Below are several entries. Transcribe exactly those lines that fall from the one with "(557, 285) = (576, 259): brown" through the one with "camera: 15 degrees left, 0 degrees up", end lines included.

→ Extracted information
_ _ _ _ _
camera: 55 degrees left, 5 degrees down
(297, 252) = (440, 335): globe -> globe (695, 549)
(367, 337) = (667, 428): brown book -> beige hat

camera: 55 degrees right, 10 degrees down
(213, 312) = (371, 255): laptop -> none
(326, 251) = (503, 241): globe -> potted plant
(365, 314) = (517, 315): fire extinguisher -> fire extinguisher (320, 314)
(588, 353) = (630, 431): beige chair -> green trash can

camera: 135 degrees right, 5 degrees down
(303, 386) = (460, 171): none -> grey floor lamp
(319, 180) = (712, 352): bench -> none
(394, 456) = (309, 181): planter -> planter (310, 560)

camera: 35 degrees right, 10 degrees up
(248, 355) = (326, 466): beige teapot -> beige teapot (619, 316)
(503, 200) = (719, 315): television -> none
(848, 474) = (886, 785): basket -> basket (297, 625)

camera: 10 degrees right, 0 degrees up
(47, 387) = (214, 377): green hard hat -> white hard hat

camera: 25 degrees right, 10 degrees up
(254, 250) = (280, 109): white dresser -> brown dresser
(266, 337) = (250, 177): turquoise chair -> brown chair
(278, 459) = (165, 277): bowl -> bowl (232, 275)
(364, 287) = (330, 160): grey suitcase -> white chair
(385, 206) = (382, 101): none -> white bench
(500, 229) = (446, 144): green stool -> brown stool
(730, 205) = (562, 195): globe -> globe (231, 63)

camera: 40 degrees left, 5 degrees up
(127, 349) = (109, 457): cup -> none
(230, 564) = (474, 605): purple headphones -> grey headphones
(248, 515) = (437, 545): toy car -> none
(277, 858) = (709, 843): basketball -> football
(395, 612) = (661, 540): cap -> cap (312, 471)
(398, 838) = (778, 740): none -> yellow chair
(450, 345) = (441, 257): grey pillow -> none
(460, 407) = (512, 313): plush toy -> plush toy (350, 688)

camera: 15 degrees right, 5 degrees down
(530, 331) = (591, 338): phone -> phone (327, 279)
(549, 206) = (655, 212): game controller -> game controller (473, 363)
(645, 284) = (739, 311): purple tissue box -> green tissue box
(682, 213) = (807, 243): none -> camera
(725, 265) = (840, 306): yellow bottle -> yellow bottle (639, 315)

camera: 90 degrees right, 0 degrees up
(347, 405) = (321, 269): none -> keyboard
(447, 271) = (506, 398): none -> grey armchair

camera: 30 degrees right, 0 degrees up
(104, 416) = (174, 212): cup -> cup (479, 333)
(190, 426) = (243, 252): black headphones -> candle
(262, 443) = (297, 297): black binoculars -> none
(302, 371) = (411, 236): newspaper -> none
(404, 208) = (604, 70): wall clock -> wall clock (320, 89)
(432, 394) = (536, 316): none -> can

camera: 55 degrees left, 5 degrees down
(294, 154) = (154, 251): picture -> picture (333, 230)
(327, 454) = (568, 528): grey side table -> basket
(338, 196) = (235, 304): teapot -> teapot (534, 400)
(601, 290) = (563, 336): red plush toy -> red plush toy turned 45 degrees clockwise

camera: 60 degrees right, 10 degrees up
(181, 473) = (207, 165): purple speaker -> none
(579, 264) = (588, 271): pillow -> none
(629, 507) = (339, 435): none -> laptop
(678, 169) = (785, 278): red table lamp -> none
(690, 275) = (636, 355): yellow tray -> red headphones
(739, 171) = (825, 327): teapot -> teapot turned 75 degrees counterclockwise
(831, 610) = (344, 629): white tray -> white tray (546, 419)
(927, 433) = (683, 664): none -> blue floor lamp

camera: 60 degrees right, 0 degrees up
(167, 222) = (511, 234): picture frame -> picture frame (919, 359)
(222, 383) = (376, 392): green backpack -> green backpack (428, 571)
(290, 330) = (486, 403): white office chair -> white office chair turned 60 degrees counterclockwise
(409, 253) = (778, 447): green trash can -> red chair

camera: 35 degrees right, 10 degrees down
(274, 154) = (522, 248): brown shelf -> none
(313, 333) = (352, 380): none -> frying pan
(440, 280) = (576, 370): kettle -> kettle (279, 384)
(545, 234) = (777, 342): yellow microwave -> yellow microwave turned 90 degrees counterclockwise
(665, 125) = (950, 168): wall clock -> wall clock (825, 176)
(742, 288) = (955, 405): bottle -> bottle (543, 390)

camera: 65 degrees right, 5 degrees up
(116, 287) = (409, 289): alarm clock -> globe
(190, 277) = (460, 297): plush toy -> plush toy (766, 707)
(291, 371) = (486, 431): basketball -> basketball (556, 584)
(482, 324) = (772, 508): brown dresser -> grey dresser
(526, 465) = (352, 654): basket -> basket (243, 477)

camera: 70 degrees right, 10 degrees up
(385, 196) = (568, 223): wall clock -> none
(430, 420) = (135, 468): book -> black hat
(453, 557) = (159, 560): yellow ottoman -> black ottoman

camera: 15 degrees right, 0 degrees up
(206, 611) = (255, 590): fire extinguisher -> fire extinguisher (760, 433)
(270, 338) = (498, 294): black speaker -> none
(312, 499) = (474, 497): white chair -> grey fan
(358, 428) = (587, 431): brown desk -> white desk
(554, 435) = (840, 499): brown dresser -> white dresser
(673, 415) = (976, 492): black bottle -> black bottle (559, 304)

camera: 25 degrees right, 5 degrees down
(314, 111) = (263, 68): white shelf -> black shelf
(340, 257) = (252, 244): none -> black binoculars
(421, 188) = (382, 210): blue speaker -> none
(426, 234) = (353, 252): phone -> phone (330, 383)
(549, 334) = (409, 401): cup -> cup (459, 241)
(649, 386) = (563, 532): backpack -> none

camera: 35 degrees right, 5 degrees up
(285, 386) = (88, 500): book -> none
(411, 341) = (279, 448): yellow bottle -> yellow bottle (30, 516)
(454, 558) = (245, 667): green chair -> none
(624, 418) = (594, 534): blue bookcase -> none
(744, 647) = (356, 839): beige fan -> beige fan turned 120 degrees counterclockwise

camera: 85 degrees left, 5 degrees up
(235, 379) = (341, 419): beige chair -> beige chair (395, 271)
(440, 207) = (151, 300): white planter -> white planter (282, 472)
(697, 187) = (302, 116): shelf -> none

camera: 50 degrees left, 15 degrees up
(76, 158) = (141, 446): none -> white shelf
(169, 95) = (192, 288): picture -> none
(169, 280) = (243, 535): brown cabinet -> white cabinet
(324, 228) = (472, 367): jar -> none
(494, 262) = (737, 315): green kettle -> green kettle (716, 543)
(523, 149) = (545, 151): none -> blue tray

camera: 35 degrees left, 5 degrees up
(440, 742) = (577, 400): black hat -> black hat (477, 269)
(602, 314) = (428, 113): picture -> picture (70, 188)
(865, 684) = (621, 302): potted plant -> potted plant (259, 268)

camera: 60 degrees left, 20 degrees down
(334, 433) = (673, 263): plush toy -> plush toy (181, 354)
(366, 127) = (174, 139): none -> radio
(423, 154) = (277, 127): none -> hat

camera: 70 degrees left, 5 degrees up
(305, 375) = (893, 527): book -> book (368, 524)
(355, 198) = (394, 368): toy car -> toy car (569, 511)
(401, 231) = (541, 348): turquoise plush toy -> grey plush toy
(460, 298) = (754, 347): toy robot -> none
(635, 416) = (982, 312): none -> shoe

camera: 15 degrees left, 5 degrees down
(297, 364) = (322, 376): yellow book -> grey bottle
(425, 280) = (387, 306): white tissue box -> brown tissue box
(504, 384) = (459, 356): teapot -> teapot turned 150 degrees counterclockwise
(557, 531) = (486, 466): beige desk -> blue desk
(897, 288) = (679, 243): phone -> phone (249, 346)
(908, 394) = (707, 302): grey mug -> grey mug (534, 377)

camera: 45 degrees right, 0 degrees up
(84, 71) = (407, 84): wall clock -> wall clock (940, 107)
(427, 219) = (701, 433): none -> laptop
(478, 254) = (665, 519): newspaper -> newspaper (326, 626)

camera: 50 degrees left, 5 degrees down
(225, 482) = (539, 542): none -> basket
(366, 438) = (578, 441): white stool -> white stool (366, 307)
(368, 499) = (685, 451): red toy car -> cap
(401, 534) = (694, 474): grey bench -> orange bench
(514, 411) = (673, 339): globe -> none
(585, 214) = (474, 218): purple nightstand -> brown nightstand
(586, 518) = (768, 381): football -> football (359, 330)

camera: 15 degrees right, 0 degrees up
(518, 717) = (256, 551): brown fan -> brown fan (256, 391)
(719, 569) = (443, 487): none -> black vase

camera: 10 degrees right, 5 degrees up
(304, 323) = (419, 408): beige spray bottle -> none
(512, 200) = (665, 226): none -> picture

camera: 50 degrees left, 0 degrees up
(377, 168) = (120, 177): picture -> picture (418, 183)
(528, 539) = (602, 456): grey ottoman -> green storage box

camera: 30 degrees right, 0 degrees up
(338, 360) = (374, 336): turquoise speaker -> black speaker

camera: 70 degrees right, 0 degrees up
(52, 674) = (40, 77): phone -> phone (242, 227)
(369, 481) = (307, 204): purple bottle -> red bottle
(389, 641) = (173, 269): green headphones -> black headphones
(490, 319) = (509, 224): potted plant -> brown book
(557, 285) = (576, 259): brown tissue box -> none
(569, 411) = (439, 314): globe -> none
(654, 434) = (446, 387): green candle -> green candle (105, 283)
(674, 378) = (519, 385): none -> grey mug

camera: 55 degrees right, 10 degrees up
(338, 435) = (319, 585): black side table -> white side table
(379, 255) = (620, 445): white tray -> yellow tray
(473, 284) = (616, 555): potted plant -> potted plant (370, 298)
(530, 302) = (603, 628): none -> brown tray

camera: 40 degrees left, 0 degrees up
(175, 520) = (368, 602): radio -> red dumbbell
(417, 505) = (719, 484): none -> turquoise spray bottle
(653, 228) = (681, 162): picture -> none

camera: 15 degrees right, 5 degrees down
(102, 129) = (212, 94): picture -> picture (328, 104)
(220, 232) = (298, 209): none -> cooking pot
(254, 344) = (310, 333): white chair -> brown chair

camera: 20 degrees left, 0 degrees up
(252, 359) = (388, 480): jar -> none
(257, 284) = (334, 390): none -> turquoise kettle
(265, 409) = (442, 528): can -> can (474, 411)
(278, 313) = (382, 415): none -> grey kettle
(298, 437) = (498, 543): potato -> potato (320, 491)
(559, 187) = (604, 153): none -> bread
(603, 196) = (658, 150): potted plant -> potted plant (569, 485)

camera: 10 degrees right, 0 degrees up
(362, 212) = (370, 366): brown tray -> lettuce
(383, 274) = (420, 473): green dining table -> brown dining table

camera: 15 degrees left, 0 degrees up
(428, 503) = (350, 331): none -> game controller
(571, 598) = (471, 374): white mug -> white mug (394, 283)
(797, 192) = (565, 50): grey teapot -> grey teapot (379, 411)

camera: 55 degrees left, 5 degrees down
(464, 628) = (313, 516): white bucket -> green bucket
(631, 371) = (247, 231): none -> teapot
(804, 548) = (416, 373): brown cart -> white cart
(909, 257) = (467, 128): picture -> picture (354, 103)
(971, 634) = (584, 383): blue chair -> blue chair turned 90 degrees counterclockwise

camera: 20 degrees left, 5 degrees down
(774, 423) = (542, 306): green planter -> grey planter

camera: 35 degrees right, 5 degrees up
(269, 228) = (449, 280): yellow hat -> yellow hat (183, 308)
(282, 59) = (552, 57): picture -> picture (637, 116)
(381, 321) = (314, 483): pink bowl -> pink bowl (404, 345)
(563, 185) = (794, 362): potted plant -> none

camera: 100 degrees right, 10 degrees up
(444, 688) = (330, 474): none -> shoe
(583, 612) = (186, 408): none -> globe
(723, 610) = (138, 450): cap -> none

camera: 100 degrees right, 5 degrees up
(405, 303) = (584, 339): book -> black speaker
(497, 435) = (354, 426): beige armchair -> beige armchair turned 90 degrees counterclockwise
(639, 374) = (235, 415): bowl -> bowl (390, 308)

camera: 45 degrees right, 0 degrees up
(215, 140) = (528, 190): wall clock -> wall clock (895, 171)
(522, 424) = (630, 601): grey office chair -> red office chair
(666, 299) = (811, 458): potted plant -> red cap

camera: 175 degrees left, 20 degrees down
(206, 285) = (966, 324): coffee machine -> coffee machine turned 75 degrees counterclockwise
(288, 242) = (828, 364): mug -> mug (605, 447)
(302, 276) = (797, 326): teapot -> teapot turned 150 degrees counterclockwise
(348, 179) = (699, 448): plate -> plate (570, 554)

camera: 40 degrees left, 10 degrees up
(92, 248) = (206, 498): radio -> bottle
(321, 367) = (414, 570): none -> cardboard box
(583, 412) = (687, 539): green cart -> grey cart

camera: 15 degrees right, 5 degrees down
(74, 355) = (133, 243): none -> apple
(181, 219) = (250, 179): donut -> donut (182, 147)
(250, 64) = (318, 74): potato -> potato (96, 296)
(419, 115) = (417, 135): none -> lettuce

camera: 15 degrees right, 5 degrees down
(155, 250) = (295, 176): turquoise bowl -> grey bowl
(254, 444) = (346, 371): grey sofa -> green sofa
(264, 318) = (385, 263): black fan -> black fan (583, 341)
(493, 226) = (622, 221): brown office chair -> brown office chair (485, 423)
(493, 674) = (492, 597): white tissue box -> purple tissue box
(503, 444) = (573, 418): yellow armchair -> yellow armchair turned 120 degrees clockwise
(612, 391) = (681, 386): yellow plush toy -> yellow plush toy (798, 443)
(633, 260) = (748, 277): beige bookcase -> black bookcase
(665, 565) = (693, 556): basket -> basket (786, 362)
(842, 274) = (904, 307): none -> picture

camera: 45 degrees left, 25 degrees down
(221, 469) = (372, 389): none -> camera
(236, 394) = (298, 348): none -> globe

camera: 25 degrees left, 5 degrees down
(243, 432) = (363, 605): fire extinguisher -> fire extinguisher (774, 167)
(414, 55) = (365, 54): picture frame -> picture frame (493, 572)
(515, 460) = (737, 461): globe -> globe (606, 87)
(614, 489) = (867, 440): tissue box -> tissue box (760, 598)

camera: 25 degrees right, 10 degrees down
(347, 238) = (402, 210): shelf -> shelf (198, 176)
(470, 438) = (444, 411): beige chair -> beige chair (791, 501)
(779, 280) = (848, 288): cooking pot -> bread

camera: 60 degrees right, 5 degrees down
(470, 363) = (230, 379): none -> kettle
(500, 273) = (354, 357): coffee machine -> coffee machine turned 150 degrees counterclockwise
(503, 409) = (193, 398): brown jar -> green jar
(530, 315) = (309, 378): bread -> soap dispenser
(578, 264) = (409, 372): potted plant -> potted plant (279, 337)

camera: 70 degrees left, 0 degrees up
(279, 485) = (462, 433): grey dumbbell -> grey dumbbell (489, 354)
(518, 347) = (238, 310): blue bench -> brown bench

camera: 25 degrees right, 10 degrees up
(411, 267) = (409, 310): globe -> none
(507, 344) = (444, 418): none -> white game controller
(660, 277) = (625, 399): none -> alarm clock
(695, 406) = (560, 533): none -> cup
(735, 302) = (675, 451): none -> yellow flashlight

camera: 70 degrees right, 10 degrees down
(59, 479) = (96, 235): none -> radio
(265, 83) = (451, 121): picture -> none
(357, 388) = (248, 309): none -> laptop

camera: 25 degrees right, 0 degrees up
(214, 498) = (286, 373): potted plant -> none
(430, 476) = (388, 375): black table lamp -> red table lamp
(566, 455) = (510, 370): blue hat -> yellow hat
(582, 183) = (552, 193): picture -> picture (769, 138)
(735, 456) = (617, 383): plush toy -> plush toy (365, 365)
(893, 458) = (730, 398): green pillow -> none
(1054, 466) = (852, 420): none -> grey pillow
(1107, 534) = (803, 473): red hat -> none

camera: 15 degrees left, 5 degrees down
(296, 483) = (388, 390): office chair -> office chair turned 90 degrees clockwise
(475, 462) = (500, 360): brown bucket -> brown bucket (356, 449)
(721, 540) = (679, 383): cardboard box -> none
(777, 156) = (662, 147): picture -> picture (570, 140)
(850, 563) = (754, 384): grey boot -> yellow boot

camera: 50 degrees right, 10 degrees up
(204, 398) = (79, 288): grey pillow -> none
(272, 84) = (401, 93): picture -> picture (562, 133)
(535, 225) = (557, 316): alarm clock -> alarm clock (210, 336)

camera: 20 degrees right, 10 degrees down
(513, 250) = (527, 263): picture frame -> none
_ _ _ _ _
→ Answer section
(557, 285) = (576, 259): brown tissue box -> none
(569, 411) = (439, 314): globe -> none
(654, 434) = (446, 387): green candle -> green candle (105, 283)
(674, 378) = (519, 385): none -> grey mug

camera: 55 degrees right, 10 degrees up
(338, 435) = (319, 585): black side table -> white side table
(379, 255) = (620, 445): white tray -> yellow tray
(473, 284) = (616, 555): potted plant -> potted plant (370, 298)
(530, 302) = (603, 628): none -> brown tray

camera: 40 degrees left, 0 degrees up
(175, 520) = (368, 602): radio -> red dumbbell
(417, 505) = (719, 484): none -> turquoise spray bottle
(653, 228) = (681, 162): picture -> none

camera: 15 degrees right, 5 degrees down
(102, 129) = (212, 94): picture -> picture (328, 104)
(220, 232) = (298, 209): none -> cooking pot
(254, 344) = (310, 333): white chair -> brown chair

camera: 20 degrees left, 0 degrees up
(252, 359) = (388, 480): jar -> none
(257, 284) = (334, 390): none -> turquoise kettle
(265, 409) = (442, 528): can -> can (474, 411)
(278, 313) = (382, 415): none -> grey kettle
(298, 437) = (498, 543): potato -> potato (320, 491)
(559, 187) = (604, 153): none -> bread
(603, 196) = (658, 150): potted plant -> potted plant (569, 485)

camera: 10 degrees right, 0 degrees up
(362, 212) = (370, 366): brown tray -> lettuce
(383, 274) = (420, 473): green dining table -> brown dining table

camera: 15 degrees left, 0 degrees up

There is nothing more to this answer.